### EXERCISE DETAILS
The records that follow are to be given again exactly.

### RECORDS FOR PROCESSING

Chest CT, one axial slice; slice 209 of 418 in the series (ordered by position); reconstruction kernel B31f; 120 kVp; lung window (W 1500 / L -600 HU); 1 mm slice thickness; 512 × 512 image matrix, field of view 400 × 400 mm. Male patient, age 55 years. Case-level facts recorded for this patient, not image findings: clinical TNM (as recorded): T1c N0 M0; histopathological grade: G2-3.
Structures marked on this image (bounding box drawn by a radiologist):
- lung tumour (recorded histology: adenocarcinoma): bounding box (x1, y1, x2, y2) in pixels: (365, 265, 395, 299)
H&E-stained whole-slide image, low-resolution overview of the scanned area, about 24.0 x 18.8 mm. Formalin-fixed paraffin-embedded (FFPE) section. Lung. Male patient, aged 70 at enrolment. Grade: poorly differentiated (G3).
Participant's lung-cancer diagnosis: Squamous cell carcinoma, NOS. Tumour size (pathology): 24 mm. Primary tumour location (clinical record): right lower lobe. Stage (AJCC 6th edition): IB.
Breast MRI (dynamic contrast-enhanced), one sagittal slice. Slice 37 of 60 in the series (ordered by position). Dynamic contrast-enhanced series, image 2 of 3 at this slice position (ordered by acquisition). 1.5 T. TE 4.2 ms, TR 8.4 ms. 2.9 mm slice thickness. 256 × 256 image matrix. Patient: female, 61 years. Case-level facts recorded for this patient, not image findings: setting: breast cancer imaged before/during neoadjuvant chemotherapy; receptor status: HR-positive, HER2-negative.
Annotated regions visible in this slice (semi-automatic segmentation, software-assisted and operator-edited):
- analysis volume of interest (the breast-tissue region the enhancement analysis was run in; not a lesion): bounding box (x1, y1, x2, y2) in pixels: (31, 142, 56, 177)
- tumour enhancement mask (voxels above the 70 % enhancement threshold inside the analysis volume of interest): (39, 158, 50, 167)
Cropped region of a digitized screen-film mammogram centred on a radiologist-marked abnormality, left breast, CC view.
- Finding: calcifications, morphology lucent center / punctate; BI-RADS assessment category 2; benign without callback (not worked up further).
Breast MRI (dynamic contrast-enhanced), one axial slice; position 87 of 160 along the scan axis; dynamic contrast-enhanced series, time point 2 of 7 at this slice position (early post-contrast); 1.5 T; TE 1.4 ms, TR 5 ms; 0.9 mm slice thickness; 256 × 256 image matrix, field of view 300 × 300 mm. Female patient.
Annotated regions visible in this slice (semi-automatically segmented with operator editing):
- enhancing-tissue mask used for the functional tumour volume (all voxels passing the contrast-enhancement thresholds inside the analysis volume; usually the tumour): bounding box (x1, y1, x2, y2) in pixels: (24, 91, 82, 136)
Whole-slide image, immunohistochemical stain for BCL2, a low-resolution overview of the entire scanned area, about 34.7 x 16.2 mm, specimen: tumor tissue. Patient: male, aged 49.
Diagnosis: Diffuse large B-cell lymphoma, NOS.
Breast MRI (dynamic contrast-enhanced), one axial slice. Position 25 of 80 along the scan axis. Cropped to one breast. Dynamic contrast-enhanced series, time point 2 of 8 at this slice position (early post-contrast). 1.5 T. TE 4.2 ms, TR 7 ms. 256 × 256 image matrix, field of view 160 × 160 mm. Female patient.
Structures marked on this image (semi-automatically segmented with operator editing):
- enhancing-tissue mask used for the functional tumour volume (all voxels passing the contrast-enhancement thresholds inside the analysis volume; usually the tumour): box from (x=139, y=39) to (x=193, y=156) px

### ANSWER FOR THIS EXERCISE
Chest CT, one axial slice; slice 209 of 418 in the series (ordered by position); reconstruction kernel B31f; 120 kVp; lung window (W 1500 / L -600 HU); 1 mm slice thickness; 512 × 512 image matrix, field of view 400 × 400 mm. Male patient, age 55 years. Case-level facts recorded for this patient, not image findings: clinical TNM (as recorded): T1c N0 M0; histopathological grade: G2-3.
Structures marked on this image (bounding box drawn by a radiologist):
- lung tumour (recorded histology: adenocarcinoma): bounding box (x1, y1, x2, y2) in pixels: (365, 265, 395, 299)
H&E-stained whole-slide image, low-resolution overview of the scanned area, about 24.0 x 18.8 mm. Formalin-fixed paraffin-embedded (FFPE) section. Lung. Male patient, aged 70 at enrolment. Grade: poorly differentiated (G3).
Participant's lung-cancer diagnosis: Squamous cell carcinoma, NOS. Tumour size (pathology): 24 mm. Primary tumour location (clinical record): right lower lobe. Stage (AJCC 6th edition): IB.
Breast MRI (dynamic contrast-enhanced), one sagittal slice. Slice 37 of 60 in the series (ordered by position). Dynamic contrast-enhanced series, image 2 of 3 at this slice position (ordered by acquisition). 1.5 T. TE 4.2 ms, TR 8.4 ms. 2.9 mm slice thickness. 256 × 256 image matrix. Patient: female, 61 years. Case-level facts recorded for this patient, not image findings: setting: breast cancer imaged before/during neoadjuvant chemotherapy; receptor status: HR-positive, HER2-negative.
Annotated regions visible in this slice (semi-automatic segmentation, software-assisted and operator-edited):
- analysis volume of interest (the breast-tissue region the enhancement analysis was run in; not a lesion): bounding box (x1, y1, x2, y2) in pixels: (31, 142, 56, 177)
- tumour enhancement mask (voxels above the 70 % enhancement threshold inside the analysis volume of interest): (39, 158, 50, 167)
Cropped region of a digitized screen-film mammogram centred on a radiologist-marked abnormality, left breast, CC view.
- Finding: calcifications, morphology lucent center / punctate; BI-RADS assessment category 2; benign without callback (not worked up further).
Breast MRI (dynamic contrast-enhanced), one axial slice; position 87 of 160 along the scan axis; dynamic contrast-enhanced series, time point 2 of 7 at this slice position (early post-contrast); 1.5 T; TE 1.4 ms, TR 5 ms; 0.9 mm slice thickness; 256 × 256 image matrix, field of view 300 × 300 mm. Female patient.
Annotated regions visible in this slice (semi-automatically segmented with operator editing):
- enhancing-tissue mask used for the functional tumour volume (all voxels passing the contrast-enhancement thresholds inside the analysis volume; usually the tumour): bounding box (x1, y1, x2, y2) in pixels: (24, 91, 82, 136)
Whole-slide image, immunohistochemical stain for BCL2, a low-resolution overview of the entire scanned area, about 34.7 x 16.2 mm, specimen: tumor tissue. Patient: male, aged 49.
Diagnosis: Diffuse large B-cell lymphoma, NOS.
Breast MRI (dynamic contrast-enhanced), one axial slice. Position 25 of 80 along the scan axis. Cropped to one breast. Dynamic contrast-enhanced series, time point 2 of 8 at this slice position (early post-contrast). 1.5 T. TE 4.2 ms, TR 7 ms. 256 × 256 image matrix, field of view 160 × 160 mm. Female patient.
Structures marked on this image (semi-automatically segmented with operator editing):
- enhancing-tissue mask used for the functional tumour volume (all voxels passing the contrast-enhancement thresholds inside the analysis volume; usually the tumour): box from (x=139, y=39) to (x=193, y=156) px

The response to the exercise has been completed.